Une terre jonchée de livres inachevés

Je viens ainsi de dévorer les souvenirs du général L’Hotte, Un officier de cavalerie, dans une édition de 1905, chez Plon. Ce livre broché, découpé seulement jusqu’au chapitre sept, avait dû être abandonné en route par son lecteur, un aïeul que j’imagine appelé par une urgence, qui oublia de finir sa lecture. L’ interruption intervient à la page 95 , au moment où le général — qui est encore chef d’escadron — vient d’introduire dans l’armée le trot enlevé et part pour Lyon pendant les journées de juin 1848. Voilà de quoi nourrir une interminable rêverie. 

Que s’est-il passé pour que le lecteur abandonne ? Ennui ? Désaccord ? Livraison de la dernière Revue des Deux Mondes qui fait oublier tout le reste ? Je songe aussi à ce beau titre d’un roman de Drieu La Rochelle : Rêveuse bourgeoisie.
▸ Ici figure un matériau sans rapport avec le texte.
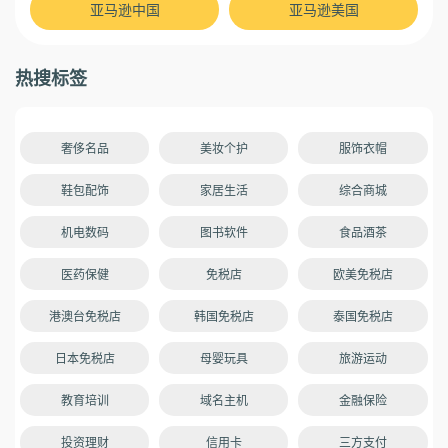
亚马逊中国
亚马逊美国
热搜标签
奢侈名品
美妆个护
服饰衣帽
鞋包配饰
家居生活
综合商城
机电数码
图书软件
食品酒茶
医药保健
免税店
欧美免税店
港澳台免税店
韩国免税店
泰国免税店
日本免税店
母婴玩具
旅游运动
教育培训
域名主机
金融保险
投资理财
信用卡
三方支付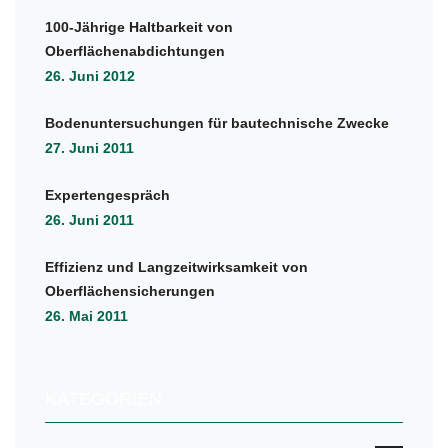
100-Jährige Haltbarkeit von
Oberflächenabdichtungen
26. Juni 2012
Bodenuntersuchungen für bautechnische Zwecke
27. Juni 2011
Expertengespräch
26. Juni 2011
Effizienz und Langzeitwirksamkeit von
Oberflächensicherungen
26. Mai 2011
KATEGORIEN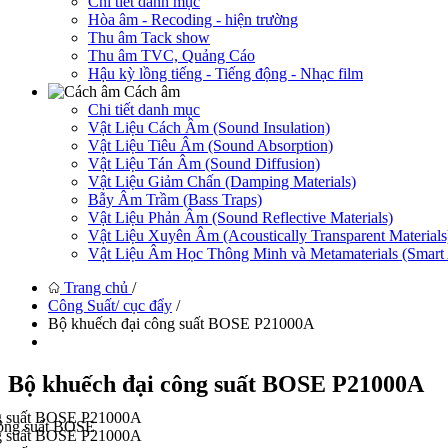
Chi tiết danh mục
Hòa âm - Recoding - hiện trường
Thu âm Tack show
Thu âm TVC, Quảng Cáo
Hậu kỳ lồng tiếng - Tiếng động - Nhạc film
Cách âm
Chi tiết danh mục
Vật Liệu Cách Âm (Sound Insulation)
Vật Liệu Tiêu Âm (Sound Absorption)
Vật Liệu Tán Âm (Sound Diffusion)
Vật Liệu Giảm Chấn (Damping Materials)
Bẫy Âm Trầm (Bass Traps)
Vật Liệu Phản Âm (Sound Reflective Materials)
Vật Liệu Xuyên Âm (Acoustically Transparent Materials
Vật Liệu Âm Học Thông Minh và Metamaterials (Smart A
Trang chủ
/
Công Suất/ cục đẩy
/
Bộ khuếch đại công suất BOSE P21000A
Bộ khuếch đại công suất BOSE P21000A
Ce roman clair-obscur publié à la NRF en 1937 décrit le crépuscule d’une famille peu avant que la guerre mondiale engloutît un monde dont on ne découvrit la candeur lumineuse que lorsqu’elle avait disparu. Elle laissait une terre jonchée de livres inachevés. 

En 1940, beaucoup de livres ont dû être laissés en route. Je me rappelle Maurice Schuman, ancien porte-parole de la France libre, que j’avais rencontré en 1988 dans une réunion destinée à préparer l’élection présidentielle, et qui avait fait cette confidence étonnante :

Le plus dur, quand je suis parti rejoindre De Gaulle à Londres 1940, c’est que je n’ai pu emporter aucun de mes livres. J’avais en tête des phrases de Mauriac, des vers de Péguy, mais aucun volume sous la main…

Dans son premier discours à la radio de Londres, il avait cité de mémoire, et un peu de travers, les premières lignes des Chemins de la Mer

Découper un livre

Tenir entre les mains un livre est un privilège dont nous ne mesurons plus le prix. Il est agréable de sentir sur sa peau une brochure qui a été touchée par une génération disparue, inspirant de sentir son odeur, délicieux de se saisir d’un coupe-papier et de découper les pages, d’achever le travail à la place des anciens qui nous voient. Parmi les plaisirs disparus — coller un timbre en le léchant, remettre une cartouche dans un stylo à encre, réparer une chambre à air avec une rustine, décalaminer le moteur d’un Vélosolex —, celui de découper un livre reste le plus subtil car il parle à la fois au nez, à l’oreille, à l’œil et à l’esprit. Il nous replonge dans un passé idéal en nous ouvrant à un futur qui reste à lire. 

Le verbe toujours neuf imprimé sur du vieux papier fait penser au Verbe toujours nouveau de la Parole de Dieu. Flaccus dans ses Odes nous exhorte à vivre chacun de nos jours comme s’il devait être le dernier. Le lectionnaire nous invite à l’inverse : ouvrir chaque page de nos vies comme si elle était la première.